BLE stands in contrast with other communication protocols, which have been increasing their data rates with each new spec release. Bluetooth v4.0 considerably reduced the data rate and added BLE. BLE operates in the same range as Classic Bluetooth technology. However, BLE uses a different array of channels. The technology provides connectivity to many devices, while keeping size and expense to a minimum.
BLE is inexpensive, making beacons affordable and the technology more accessible overall. In general, required memory and processing power is directly proportional to how complicated a protocol is. The Bluetooth Special Interest Group recognized that the device that implements a more simplified protocol could also be simplified. Bluetooth v4.0 focuses on moving smaller pieces of data. The resulting device implementing BLE with v4.0 is inexpensive, small and uses very little power. These factors create the ideal landscape for beacon technology.
Bluetooth and Near Field Communication (NFC) have often competed for use in similar applications, including beacons. BLE beats out NFC for use in beacon technology as it uses less power and offers a significantly greater range compared with NFC.

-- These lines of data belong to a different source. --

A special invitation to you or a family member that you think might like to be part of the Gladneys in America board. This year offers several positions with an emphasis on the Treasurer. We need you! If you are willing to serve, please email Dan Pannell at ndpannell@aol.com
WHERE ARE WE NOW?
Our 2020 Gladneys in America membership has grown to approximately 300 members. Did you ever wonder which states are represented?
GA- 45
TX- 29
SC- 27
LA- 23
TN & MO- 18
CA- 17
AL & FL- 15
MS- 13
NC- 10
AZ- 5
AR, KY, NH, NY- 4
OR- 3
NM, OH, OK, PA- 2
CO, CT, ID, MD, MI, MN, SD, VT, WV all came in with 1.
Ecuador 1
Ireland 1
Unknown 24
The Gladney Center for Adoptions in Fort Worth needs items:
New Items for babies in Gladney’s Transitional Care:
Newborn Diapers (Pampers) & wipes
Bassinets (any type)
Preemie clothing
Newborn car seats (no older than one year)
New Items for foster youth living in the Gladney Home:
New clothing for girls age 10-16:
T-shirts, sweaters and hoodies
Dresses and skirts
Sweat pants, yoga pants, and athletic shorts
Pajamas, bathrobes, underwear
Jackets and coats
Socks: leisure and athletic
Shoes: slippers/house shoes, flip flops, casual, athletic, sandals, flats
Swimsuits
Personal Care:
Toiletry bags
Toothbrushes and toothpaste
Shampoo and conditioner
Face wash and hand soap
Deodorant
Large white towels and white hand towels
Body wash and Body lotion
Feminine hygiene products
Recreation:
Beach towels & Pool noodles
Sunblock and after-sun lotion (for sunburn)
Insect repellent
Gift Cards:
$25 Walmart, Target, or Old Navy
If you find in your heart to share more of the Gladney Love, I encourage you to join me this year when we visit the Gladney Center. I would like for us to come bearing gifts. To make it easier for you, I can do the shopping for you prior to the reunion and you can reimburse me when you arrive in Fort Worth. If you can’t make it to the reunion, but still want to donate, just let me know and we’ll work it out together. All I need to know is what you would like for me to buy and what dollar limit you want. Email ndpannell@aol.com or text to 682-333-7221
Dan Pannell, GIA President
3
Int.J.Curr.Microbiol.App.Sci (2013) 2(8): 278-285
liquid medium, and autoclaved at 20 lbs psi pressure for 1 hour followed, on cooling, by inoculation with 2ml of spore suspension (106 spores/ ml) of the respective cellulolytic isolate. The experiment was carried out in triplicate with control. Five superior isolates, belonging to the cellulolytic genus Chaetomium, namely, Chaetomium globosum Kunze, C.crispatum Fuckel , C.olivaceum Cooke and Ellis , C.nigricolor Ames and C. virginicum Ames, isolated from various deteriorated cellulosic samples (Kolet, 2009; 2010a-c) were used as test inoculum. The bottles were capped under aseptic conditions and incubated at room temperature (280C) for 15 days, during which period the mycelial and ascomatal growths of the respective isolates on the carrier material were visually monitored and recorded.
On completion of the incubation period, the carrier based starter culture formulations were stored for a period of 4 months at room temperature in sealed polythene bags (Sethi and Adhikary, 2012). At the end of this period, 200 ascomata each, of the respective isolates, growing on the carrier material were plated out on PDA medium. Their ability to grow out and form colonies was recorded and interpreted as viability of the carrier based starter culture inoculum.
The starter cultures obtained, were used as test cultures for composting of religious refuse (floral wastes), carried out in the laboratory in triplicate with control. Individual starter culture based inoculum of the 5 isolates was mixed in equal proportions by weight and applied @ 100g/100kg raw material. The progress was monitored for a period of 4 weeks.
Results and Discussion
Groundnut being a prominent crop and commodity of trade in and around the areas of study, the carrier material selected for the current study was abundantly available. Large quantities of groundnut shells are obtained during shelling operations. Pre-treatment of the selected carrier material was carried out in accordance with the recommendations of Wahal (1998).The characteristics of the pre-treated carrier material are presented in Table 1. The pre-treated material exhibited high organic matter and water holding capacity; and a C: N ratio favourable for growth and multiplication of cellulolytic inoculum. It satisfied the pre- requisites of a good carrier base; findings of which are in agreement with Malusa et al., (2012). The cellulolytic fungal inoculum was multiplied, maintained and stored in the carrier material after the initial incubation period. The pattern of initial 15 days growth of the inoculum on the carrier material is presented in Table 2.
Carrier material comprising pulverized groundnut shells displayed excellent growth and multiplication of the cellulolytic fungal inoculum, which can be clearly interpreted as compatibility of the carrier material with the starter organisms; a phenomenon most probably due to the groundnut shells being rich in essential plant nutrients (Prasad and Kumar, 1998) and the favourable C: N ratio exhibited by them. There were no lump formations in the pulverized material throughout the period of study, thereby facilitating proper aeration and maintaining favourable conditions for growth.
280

In fact, Apple is betting on BLE over NFC for use in beacon technology as is evident from their continued backing of iBeacon. This wireless interface can do everything NFC can and more. iBeacon utilizes BLE, which can be used for many of the same things as NFC. BLE provides additional wireless range over NFC and eliminates the need for distinct NFC hardware in mobile devices.
Bluetooth is standard on all modern smartphones. Apple introduced support for BLE in iOS 5. Google introduced support with Android 4.3, though many manufacturers had added their own BLE support much sooner. Blackberry 10 devices and Windows Phone 8 also support BLE. Therefore it is highly likely that the average smartphone user is able to engage with BLE beacons.
The ubiquitous nature of Bluetooth and BLE in the smartphone market make it the perfect communication protocol for beacons. On top of this, beacons are inexpensive, have long battery life and can be conveniently small, all due to BLE. Beacon technology is therefore accessible and highly functional.